Richards at one point said Olin officials believed the uranium extraction had stopped by the time the company took over Blockson in 1955. But the USA Today research, as well as the 1957 Herald News article on Blockson/Olin winning the award for the uranium extraction, seem to refute the company’s claims.

Richards said he also doesn’t know of any former or current employees who have filed claims against the company because of poor protection or other contamination. Allen said it would be very tough to prove anyway.

A Right to Know Act passed in 1986 provides communities know if any dangerous items or materials are being stored or made at a business. And Allen said improved workplace laws address the issue of proper clothing and other safeguards for hazardous materials.

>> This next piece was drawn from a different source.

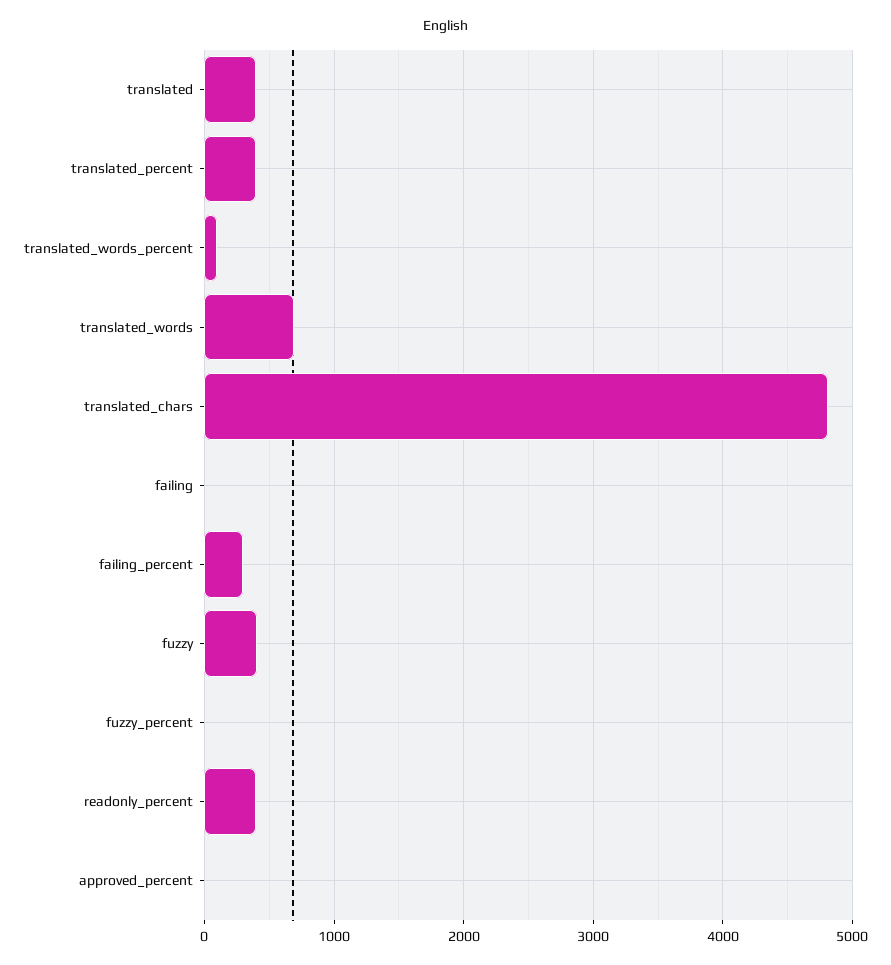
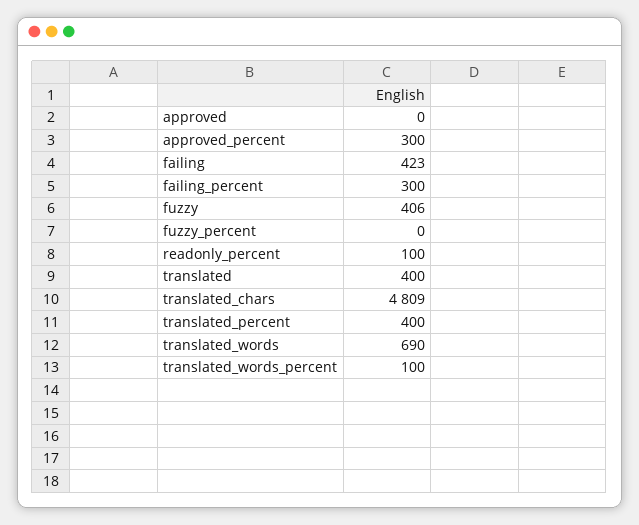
failing: 0 -> 423
readonly_percent: 400 -> 100
approved_percent: 0 -> 300
approved: none -> 0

A federal bill, already approved by the U.S. Senate, would provide lifetime medical benefits and at least $200,000 apiece to workers or heirs of employees made sick by exposure to radiation, silica or beryllium in plants doing work for the nuclear weapons program. Ben Fallon, an aide to U.S. Rep. Jerry Weller, R-Morris, said the bill is being held up in the House for an unrelated provision.

Not interested in money

Driscoll, however, says he’s not interested in the money. He has no idea if the cancer his father developed was a result of his 32 years of work for Blockson, some 10 or so in Building 55. A heart attack is what killed his dad at age 80 six years ago. Kurtz’s dad, Vernon, who also worked there more than 30 years, died of lymphoma five years ago at age 75.

Kurtz doesn’t know what to make of any cancer link, either. But he also knows his father-in-law, who drove trains in and out of the Patterson Road site on a regular basis, died of cancer.

Other former and current workers should know what they were put through, Driscoll added, so they can know what their futures might hold.

“I just want people to be aware that they were lied to,” Driscoll said.